Seine Lichtperformance macht der Lichtkünstler nicht nur mit Orgeln, sondern mit jeder Musik, die ihm gefällt. „Das geht von Technowave, über Radiosymphonieorchester bis zur Orgel. Und ich finde immer einen Weg der Zusammenarbeit“, erklärt er. 

...mal schwarz-weiße Formen, die sich mit den farbenprächtigen „Raum-Klängen“ abwechseln.

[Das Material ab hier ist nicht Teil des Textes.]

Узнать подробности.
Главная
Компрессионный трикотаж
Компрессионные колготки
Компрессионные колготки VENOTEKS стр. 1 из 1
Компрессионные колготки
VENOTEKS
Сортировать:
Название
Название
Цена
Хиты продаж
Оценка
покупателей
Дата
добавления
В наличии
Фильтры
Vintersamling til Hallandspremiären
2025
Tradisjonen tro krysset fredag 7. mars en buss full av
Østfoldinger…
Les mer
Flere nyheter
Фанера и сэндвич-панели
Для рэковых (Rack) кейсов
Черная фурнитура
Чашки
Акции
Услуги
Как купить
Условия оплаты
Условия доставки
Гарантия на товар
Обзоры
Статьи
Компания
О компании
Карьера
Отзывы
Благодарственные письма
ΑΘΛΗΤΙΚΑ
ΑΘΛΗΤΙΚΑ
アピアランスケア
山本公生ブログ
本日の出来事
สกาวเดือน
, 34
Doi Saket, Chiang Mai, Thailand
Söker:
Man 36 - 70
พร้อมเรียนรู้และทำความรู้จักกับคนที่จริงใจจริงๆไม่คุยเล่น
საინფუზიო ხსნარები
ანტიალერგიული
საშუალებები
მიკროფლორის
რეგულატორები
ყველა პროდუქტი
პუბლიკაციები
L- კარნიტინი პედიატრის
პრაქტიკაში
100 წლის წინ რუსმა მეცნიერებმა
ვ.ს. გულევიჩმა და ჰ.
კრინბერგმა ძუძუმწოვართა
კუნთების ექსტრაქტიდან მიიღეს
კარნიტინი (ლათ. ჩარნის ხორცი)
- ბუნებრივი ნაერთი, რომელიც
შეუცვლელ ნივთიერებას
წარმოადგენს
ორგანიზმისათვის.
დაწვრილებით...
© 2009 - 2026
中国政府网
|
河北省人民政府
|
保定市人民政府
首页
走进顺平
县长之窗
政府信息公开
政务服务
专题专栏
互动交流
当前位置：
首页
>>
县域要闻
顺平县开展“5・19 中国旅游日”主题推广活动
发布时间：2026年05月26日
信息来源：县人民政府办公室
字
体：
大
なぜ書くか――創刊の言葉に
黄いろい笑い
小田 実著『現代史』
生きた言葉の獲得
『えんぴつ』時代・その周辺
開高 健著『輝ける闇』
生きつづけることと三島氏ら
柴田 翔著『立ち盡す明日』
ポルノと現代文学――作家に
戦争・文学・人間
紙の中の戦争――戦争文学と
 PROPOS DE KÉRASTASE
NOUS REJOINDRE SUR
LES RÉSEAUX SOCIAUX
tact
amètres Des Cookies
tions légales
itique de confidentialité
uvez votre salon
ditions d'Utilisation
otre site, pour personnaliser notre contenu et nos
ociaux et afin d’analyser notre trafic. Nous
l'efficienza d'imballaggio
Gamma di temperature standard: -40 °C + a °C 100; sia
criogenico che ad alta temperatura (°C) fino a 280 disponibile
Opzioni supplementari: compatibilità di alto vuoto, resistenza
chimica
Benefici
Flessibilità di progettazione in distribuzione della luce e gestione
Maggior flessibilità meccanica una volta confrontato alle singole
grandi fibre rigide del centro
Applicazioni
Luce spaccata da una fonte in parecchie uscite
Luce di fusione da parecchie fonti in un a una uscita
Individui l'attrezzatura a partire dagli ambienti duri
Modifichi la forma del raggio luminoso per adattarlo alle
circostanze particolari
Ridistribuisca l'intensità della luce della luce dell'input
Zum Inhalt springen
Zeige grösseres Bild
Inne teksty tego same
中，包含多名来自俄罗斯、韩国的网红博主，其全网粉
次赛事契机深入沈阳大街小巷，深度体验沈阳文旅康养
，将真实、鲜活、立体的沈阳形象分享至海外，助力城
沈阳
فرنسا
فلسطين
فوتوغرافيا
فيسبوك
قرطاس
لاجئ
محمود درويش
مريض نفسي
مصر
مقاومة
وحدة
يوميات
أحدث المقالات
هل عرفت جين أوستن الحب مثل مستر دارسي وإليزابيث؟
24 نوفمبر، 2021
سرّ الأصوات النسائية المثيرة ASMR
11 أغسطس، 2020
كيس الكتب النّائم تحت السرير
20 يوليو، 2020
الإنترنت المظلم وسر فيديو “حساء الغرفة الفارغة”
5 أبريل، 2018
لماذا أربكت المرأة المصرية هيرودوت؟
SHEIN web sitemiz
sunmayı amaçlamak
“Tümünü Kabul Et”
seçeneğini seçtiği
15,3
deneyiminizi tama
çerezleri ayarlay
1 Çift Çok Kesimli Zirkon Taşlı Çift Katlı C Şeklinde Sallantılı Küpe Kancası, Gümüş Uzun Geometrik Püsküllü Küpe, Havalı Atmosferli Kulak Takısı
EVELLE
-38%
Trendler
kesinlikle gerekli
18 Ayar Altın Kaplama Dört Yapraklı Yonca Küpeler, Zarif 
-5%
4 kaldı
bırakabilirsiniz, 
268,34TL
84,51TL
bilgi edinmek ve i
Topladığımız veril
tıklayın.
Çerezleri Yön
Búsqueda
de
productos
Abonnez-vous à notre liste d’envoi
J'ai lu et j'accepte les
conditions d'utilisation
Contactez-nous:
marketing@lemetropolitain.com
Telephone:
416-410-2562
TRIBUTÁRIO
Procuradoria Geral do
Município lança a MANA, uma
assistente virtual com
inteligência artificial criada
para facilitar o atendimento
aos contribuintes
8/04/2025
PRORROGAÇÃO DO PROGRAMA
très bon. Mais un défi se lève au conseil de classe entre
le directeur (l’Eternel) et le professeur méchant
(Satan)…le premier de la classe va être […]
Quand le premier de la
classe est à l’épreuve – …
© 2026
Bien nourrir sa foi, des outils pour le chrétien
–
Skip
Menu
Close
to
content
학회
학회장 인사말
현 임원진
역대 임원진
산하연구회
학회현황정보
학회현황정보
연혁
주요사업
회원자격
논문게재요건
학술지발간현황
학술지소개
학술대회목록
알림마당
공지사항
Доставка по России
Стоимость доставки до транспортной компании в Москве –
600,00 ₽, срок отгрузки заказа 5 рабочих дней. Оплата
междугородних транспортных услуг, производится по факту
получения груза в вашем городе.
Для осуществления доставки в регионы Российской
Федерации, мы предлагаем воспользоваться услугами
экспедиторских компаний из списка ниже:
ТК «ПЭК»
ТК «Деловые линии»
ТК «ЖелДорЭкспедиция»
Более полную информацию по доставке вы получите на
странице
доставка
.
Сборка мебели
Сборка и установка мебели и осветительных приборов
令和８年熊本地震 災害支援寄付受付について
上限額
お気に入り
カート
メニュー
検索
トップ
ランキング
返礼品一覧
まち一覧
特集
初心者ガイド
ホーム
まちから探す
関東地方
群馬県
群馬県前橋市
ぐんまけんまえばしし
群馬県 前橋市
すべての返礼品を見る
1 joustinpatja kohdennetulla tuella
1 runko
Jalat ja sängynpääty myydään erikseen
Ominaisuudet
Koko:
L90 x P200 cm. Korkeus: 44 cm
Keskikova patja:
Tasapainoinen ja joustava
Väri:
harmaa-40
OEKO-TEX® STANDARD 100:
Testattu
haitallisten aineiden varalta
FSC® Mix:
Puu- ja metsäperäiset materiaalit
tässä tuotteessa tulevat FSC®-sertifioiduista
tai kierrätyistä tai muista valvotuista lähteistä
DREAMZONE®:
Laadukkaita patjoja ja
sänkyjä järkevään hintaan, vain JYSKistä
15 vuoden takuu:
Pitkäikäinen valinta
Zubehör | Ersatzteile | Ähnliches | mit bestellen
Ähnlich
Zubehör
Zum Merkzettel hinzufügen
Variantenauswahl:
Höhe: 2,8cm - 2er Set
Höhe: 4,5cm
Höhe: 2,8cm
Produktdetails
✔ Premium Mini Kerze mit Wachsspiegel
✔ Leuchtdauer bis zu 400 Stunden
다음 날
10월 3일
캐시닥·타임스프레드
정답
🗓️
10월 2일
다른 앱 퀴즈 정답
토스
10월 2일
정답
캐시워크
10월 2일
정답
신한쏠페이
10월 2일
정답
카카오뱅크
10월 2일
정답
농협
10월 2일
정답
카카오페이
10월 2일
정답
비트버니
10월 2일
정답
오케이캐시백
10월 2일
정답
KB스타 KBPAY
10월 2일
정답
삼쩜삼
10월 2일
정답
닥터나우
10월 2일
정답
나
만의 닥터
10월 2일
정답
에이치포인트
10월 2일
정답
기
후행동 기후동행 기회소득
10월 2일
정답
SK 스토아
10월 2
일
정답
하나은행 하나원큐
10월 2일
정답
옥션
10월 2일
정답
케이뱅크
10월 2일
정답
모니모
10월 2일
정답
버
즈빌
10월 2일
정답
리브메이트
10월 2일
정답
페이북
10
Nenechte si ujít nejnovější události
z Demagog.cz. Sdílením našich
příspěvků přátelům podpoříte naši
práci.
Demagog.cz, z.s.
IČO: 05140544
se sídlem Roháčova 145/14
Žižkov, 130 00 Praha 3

Besonders gern ist Theinert mit seiner Lichtperformance in alten Kirchen zu Gast, denn das sind keine sterilen Räume. „Mich reizt hier besonders die Interaktion des Lichts mit der Architektur. Das ist eigentlich das Spannende.“

Laurenz Theinert selbst hat keine kirchliche Bindung und ist, wie er sagt, „unchristlich aufgewachsen und erzogen worden“. Doch Kunst hat für ihn etwas mit Spiritualität zu tun, ist sinnlich erlebbare Spiritualität. „Das ist mit ein Grund, warum ich sehr gern in Kirchen spiele, und weil auch das Publikum sich in einer Kirche anders benimmt und offener ist“, sagt er.
Dem Publikum  hat Theinerts Lichtperformance im Dom gefallen. 13 Mal hat er mit den Domorganisten performt und 13 Mal war der Dom bis auf den letzten Platz gefüllt.